The South African market also presents another challenge in the form of regulatory delays. At present it takes north of three years to get product approval in South Africa, this likely acting to dampen the market. In addition, for generics companies, some commentators argue that the current South African IP environment allows ever greening. This will however likely change in the future with a new IP policy promising changes which will make it more challenging to obtain a patent.

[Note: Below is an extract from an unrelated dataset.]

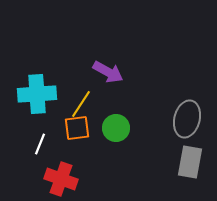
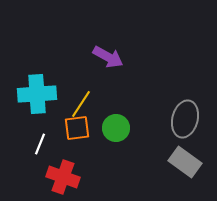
purple arrow: moved 15 px up
gray ellipse: moved 2 px left
gray rectangle: moved 5 px left; rotated 64 degrees counterclockwise
red cross: moved 2 px right, 2 px up
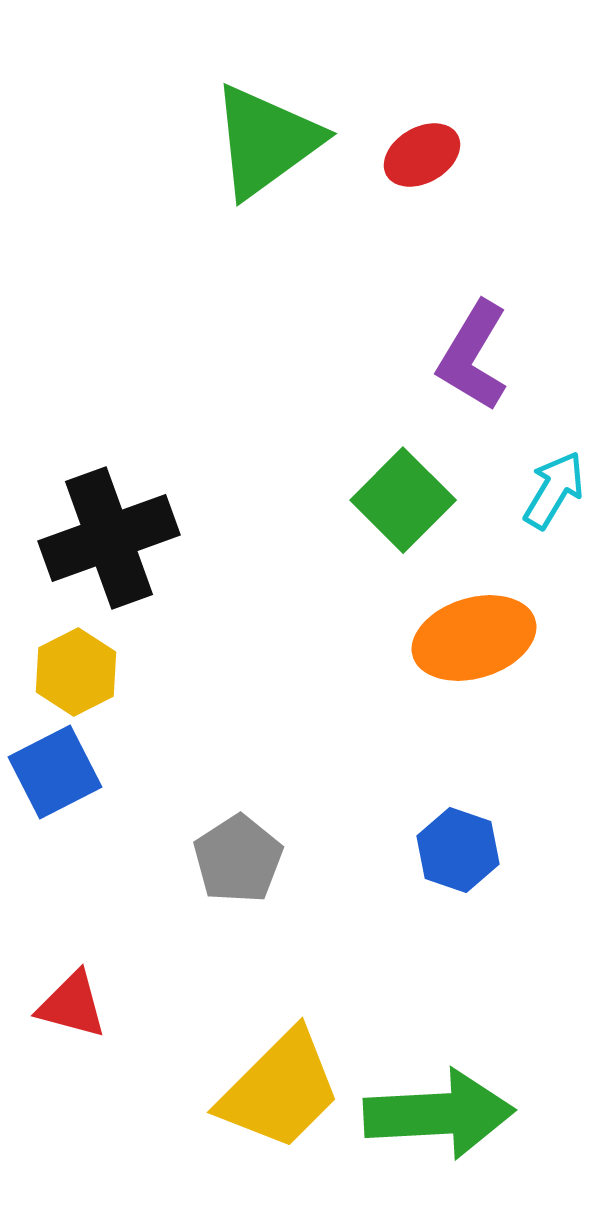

Turning away from domestic markets and looking at the regional view, South African producers should, in theory, be able to tap into the fast growing markets of its northern neighbors across Sub-Saharan Africa. In reality, these markets have already seen significant penetration by Indian producers. With their higher manufacturing costs South African companies cannot hope to compete. There may, however, be one ray of hope and that may be in investing and moving into the cardiovascular and oncology space. Many countries in sub-Saharan Africa have a sizable risk factor profile for the spread of non-communicable diseases in the future. With Indian companies primarily focused on supplying Sub-Saharan Africa with anti-infectives and essential medicines the time may be right for South African companies to look at expanding into the African oncology and cardiovascular space.

The truth may be that South African companies have already missed out on the chance of an Indian style industry and may want to look for models elsewhere. Israel for example, punches above its weight, not through bulk manufacturing but through innovation and research - perhaps South Africa could examine strategies in this direction.